**Text passage**
Attributes of the connector 12n are defined in the configuration
file 62.
[0045] The event integration middleware 14 is the layer that
integrates logical (IT), physical, and other sources of security
events to the application by interfacing with the connectors 12 to
the various subsystems. The event integration middleware 14
interacts with the application and allows the application to
subscribe for events of interest. These events that are subscribed
to are fetched by interfacing with the subsystem integration layer
(i.e., the connectors 12). This selective subscribing helps to
achieve scalability with increase in the number of users and
computer nodes in the enterprise.
[0046] The architecture described herein allows any application to
interface with the event integration middleware 14. The policy
execution server 16 is an example of such an application.
[0047] Subscription of an event involves asking to be informed when
the event occurs. For example, if the policy execution server 16
subscribes for login events of Employee1, the policy execution
server 16 is asking the event integration middleware 14 to inform
it when Employee1 logs in. The event integration middleware 14 does
this by "publishing" this information when the event happens.

**Written request 1**
Please return each line of the records that contains the string "instances".

**Some records**

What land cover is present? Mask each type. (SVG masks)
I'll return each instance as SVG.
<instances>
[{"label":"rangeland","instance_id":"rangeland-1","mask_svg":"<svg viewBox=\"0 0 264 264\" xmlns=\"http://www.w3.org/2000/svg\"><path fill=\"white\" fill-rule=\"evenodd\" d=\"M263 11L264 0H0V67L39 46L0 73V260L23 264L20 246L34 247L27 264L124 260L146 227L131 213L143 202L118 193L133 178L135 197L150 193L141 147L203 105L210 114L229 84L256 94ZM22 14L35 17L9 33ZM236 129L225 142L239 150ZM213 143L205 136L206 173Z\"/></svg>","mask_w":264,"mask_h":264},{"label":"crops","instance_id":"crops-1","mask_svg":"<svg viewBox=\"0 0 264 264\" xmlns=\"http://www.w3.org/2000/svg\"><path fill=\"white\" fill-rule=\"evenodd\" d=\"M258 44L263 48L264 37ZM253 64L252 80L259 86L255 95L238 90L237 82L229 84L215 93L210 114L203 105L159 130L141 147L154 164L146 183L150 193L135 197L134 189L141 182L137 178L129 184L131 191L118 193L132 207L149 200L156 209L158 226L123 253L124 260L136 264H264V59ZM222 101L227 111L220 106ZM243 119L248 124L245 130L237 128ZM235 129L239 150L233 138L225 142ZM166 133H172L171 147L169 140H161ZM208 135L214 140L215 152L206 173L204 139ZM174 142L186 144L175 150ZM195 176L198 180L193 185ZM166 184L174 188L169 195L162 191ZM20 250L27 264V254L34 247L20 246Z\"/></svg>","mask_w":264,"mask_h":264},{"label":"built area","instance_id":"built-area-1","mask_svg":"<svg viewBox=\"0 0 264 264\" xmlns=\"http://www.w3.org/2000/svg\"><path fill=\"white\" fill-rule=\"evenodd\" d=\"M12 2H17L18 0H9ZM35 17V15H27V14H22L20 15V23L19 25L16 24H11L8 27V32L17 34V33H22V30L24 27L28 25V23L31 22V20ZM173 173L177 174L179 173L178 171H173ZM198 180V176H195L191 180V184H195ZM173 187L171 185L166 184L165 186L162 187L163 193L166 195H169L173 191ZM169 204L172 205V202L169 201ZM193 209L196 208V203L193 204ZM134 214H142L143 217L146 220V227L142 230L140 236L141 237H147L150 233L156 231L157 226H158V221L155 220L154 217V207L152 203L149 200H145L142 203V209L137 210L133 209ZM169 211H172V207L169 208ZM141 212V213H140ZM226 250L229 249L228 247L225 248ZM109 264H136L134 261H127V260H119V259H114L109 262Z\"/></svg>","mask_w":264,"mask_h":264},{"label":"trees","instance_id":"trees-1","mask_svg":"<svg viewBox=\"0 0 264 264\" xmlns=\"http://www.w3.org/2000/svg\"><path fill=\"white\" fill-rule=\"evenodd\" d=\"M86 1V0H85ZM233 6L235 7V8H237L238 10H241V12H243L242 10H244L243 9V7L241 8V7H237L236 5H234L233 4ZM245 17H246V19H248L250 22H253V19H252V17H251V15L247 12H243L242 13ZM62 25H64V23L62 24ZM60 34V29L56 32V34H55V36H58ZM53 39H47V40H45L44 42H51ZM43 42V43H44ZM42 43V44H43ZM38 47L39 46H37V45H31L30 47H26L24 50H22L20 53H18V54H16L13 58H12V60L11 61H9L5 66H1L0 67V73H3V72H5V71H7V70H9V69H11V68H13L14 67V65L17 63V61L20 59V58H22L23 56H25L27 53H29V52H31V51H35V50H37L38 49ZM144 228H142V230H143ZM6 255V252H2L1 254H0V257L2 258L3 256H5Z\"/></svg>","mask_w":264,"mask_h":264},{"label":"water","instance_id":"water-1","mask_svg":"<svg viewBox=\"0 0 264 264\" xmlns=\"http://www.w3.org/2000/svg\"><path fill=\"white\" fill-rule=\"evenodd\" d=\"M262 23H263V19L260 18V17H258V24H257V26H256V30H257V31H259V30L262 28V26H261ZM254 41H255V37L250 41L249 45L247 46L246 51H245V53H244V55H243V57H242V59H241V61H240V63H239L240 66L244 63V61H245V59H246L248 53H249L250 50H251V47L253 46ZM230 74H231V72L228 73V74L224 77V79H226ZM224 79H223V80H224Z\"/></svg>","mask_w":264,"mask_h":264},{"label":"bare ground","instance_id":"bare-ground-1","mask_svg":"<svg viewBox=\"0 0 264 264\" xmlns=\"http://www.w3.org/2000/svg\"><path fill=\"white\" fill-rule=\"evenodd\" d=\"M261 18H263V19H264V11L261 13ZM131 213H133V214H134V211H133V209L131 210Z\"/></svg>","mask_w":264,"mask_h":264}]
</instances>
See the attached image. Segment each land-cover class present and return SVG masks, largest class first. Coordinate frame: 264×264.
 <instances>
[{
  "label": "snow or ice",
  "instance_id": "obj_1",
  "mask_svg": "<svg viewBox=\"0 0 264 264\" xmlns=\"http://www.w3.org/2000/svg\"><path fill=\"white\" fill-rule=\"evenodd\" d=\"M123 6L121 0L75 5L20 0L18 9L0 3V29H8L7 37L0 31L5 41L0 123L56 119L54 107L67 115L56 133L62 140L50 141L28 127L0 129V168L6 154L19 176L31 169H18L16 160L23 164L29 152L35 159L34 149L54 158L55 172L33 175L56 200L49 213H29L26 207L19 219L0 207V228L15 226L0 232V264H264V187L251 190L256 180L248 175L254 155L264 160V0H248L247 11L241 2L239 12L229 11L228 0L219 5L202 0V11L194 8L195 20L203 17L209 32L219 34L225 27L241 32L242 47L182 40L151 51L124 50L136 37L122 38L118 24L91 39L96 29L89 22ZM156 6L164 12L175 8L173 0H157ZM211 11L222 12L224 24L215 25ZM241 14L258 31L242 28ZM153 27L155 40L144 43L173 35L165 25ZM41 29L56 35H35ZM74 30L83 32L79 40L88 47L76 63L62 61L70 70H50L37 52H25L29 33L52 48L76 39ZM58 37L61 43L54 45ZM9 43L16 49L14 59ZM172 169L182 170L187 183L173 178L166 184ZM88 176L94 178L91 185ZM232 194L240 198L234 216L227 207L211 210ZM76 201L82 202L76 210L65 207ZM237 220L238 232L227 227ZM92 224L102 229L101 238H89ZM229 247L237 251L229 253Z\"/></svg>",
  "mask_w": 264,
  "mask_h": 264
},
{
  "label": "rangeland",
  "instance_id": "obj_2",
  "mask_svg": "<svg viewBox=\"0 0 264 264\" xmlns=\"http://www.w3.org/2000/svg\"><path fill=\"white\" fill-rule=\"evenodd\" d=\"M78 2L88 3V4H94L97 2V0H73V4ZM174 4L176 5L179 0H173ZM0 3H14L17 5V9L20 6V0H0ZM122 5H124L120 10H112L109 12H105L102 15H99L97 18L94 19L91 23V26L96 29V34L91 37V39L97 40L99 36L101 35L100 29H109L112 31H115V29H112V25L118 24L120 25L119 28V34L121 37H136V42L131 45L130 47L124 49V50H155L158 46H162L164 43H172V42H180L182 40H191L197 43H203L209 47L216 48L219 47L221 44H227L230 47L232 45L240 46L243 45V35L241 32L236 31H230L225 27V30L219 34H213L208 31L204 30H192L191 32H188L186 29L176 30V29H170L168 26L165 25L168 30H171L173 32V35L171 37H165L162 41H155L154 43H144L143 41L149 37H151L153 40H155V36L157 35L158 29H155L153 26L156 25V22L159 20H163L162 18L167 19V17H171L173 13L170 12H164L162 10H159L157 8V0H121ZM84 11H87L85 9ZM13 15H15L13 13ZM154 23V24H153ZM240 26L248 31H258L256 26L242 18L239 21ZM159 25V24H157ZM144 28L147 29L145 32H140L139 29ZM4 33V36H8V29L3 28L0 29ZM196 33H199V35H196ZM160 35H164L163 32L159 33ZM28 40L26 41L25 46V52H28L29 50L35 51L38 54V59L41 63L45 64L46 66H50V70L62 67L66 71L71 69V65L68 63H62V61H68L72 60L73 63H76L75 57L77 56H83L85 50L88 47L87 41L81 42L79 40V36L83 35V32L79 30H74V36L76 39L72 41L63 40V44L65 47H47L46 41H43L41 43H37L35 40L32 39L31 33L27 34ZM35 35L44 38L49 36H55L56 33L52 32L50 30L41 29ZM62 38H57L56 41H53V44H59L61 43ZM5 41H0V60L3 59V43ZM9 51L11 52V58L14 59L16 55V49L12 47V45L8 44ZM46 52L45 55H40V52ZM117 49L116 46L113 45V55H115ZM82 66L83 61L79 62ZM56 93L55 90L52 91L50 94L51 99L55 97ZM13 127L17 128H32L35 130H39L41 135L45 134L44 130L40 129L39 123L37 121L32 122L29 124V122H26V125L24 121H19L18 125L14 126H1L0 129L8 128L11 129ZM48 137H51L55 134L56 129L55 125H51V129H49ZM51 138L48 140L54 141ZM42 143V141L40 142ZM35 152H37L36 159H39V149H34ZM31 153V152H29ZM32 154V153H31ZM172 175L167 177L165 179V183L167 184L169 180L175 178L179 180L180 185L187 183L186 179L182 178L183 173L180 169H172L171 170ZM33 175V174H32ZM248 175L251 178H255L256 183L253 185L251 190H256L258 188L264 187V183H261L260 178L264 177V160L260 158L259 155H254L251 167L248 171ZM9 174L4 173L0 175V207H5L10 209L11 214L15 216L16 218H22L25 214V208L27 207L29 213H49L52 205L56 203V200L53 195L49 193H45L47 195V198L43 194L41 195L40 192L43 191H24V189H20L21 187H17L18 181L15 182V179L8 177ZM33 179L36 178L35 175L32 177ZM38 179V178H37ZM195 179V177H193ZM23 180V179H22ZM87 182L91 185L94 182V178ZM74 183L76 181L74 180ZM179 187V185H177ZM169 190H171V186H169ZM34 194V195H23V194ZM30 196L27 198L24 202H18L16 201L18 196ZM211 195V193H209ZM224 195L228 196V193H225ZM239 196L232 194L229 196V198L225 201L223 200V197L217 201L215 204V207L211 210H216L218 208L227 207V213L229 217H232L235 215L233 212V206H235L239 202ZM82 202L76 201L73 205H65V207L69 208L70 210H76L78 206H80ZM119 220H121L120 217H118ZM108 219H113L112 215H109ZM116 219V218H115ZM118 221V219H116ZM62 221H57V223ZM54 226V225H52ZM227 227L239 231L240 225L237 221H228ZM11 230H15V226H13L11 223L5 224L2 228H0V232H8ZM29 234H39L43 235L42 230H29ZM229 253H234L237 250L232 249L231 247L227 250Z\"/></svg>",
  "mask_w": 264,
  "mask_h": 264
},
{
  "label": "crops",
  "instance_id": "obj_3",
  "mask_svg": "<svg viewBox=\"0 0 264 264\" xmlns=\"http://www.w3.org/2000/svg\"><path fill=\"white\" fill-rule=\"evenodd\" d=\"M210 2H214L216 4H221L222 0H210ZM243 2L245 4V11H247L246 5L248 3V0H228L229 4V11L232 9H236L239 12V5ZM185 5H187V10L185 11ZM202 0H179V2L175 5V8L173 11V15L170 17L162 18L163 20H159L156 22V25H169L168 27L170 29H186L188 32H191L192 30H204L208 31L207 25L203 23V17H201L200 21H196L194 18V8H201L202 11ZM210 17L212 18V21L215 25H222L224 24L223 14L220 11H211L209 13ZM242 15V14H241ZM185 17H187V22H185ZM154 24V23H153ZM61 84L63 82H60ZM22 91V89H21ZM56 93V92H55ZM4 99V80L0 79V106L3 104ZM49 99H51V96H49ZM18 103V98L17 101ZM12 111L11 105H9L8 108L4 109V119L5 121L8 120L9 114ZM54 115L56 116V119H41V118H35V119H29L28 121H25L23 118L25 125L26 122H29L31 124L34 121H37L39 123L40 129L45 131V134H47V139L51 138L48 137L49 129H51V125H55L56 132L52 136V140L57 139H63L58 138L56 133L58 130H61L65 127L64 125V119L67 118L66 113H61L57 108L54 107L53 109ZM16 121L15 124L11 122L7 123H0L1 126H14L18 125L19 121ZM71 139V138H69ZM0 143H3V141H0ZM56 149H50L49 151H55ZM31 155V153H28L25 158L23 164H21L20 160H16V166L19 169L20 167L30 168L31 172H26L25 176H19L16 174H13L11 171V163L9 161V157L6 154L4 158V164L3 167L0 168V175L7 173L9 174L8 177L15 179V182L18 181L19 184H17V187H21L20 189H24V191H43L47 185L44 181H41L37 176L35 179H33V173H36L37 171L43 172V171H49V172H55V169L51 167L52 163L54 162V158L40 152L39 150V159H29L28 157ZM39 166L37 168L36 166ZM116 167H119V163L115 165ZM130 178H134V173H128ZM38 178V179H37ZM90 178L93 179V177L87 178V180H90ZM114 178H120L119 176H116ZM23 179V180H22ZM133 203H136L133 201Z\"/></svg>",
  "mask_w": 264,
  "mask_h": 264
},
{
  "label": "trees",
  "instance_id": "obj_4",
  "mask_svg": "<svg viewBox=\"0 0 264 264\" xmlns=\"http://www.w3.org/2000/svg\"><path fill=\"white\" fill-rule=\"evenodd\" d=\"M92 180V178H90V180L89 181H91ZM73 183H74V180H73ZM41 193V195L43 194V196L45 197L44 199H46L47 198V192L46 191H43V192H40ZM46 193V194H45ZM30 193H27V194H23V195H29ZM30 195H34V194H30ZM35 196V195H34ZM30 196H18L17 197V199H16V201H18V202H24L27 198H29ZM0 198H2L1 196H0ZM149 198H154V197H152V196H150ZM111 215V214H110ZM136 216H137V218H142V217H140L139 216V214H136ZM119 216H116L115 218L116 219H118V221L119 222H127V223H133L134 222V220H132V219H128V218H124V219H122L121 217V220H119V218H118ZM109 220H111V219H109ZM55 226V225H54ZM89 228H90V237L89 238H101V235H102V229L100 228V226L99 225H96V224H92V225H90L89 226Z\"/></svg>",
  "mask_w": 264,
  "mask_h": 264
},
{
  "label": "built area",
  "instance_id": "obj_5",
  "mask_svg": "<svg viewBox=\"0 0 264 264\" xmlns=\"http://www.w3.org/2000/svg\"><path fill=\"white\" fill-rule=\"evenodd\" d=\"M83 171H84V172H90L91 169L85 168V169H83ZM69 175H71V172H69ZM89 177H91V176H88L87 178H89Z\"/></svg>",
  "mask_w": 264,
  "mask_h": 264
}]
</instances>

**Written request 2**
In the passage on event integration middleware, what does subscribing to an event involve?

**Written answer 1**
<instances>
</instances>
 <instances>
</instances>

**Written answer 2**
Asking to be informed when the event occurs.